Established in 1979, Presidium Instruments Pte Ltd is the world’s first company to launch gemological instruments catering specially to the jewelry industry. Available in more than 40 countries, Presidium products include gemstone testers that determine refractive index, UV transmittance, thermal conductivity, and/or reflectivity. Presidium’s gemstone testers and complementary products are:
- For colorless diamonds:
The ARI by Presidium is a PRESIDIUM DIAMOND VERIFICATION INSTRUMENT®, which is a registered trademark of Presidium Instruments Pte Ltd. It distinguishes colorless diamonds from CVD/HPHT lab-grown diamonds or moissanites from D to J color, for loose and mounted stones as small as 0.02ct. It works well with the Presidium Diamond Mate Tester (PDMT-A) to easily identify natural diamonds, lab-grown diamonds, moissanite, and diamond simulants.
The Presidium Diamond Mate Tester (PDMT) boasts of the thinnest probe tip size, which is 0.6mm. It is the industry’s tiniest probe tip to date, which means the PDMT can be used on diamonds as small as 0.02ct. Test results are instantly indicated by an LED light and a continuous audible beep. The PDMT instantly verifies the authenticity of diamonds based on their thermal properties.
The PDMT-A is a complementary product to ARI, for further distinguishing diamond simulants such as colorless sapphire and cubic zirconia from unknown colorless stones. As a first step, users can test an unknown colorless stone using the PDMT-A. Upon a positive “Diamond” reading, users can then use ARI to test if the stone is a natural diamond, potential lab-grown CVD/HPHT diamond, or moissanite.
The Synthetic Diamond Screener II (SDS II) is an easy-to-use battery-operated desktop PRESIDIUM DIAMOND VERIFICATION INSTRUMENT®. The SDS II uses advanced technology to differentiate Type IIa colorless diamonds (likely laboratory-grown through CVD or HPHT processes) from natural Type Ia colorless diamonds. The SDS II has been ASSURE TESTED by an independent third party through ASSURE program and achieved 100% Laboratory-Grown Diamond Referral Rate.
- For colored gemstones:
The Presidium Gem Tester II (PGT II) is the industry’s one and only handheld gem indicator and digital tester for application in 16 common colored gemstones. The probe consists of two linked thermometers: one which is heated electronically while the other is cooled by the gemstone being tested. The difference in temperature creates an electrical output, which is then amplified and displayed.

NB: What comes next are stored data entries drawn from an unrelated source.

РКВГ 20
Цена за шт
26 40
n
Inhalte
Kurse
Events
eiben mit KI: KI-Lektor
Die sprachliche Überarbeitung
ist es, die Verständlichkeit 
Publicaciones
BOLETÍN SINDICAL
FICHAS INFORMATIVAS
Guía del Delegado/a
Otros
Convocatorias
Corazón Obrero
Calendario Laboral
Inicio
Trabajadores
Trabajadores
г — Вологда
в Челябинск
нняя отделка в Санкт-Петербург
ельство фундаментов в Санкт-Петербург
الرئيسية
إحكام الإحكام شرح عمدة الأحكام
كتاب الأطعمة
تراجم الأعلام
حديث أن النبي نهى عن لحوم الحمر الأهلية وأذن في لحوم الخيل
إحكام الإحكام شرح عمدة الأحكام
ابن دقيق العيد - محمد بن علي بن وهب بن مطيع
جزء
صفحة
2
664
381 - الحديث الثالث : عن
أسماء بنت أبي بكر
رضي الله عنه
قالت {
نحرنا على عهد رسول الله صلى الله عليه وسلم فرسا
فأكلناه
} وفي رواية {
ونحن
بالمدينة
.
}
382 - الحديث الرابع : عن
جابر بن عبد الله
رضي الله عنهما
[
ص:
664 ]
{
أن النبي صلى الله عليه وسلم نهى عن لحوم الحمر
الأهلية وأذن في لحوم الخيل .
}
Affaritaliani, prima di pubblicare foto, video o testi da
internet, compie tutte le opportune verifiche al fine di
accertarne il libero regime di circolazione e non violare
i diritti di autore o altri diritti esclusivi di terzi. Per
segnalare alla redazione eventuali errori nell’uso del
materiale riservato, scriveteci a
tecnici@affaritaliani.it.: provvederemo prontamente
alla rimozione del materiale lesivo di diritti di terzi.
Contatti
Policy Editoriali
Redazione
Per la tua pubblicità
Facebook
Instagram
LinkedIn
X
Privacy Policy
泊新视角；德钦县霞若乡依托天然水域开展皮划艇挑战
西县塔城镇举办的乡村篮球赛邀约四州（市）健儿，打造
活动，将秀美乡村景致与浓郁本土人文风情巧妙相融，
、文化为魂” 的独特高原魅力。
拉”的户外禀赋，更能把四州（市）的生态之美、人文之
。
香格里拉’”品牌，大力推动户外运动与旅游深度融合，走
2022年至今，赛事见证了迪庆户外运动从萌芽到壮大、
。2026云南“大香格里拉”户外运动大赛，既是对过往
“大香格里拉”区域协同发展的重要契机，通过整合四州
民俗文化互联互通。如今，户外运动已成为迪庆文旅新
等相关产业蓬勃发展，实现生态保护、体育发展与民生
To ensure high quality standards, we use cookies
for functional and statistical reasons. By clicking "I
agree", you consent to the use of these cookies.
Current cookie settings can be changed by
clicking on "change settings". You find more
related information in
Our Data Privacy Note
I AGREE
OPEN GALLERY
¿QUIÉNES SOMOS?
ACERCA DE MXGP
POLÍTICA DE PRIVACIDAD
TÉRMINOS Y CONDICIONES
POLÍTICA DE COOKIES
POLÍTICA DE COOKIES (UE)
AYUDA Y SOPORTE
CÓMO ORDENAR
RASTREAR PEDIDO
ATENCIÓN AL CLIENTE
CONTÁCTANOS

The Presidium Gem Indicator (PGI) is a pioneering handheld tester specifically for colored gemstones. It identifies up to 31 different types of colored gems based on their thermal conductivity and comes with the Presidium patented refined changeable probe tip, which ensures minimal equipment downtime. The PGI features a color input function that allows users to select from a range of 12 common colors.
The Presidium Duo Tester II (PDT II) is the only comprehensive tool on the market that combines two proven testing methods for gemstones, based on both thermal conductivity and reflective indexes. Coated gemstones can also be generally tested with the PDT II. With the industry’s thinnest probe tip size of 0.6mm, PDT II tests gemstones as small as 0.02ct.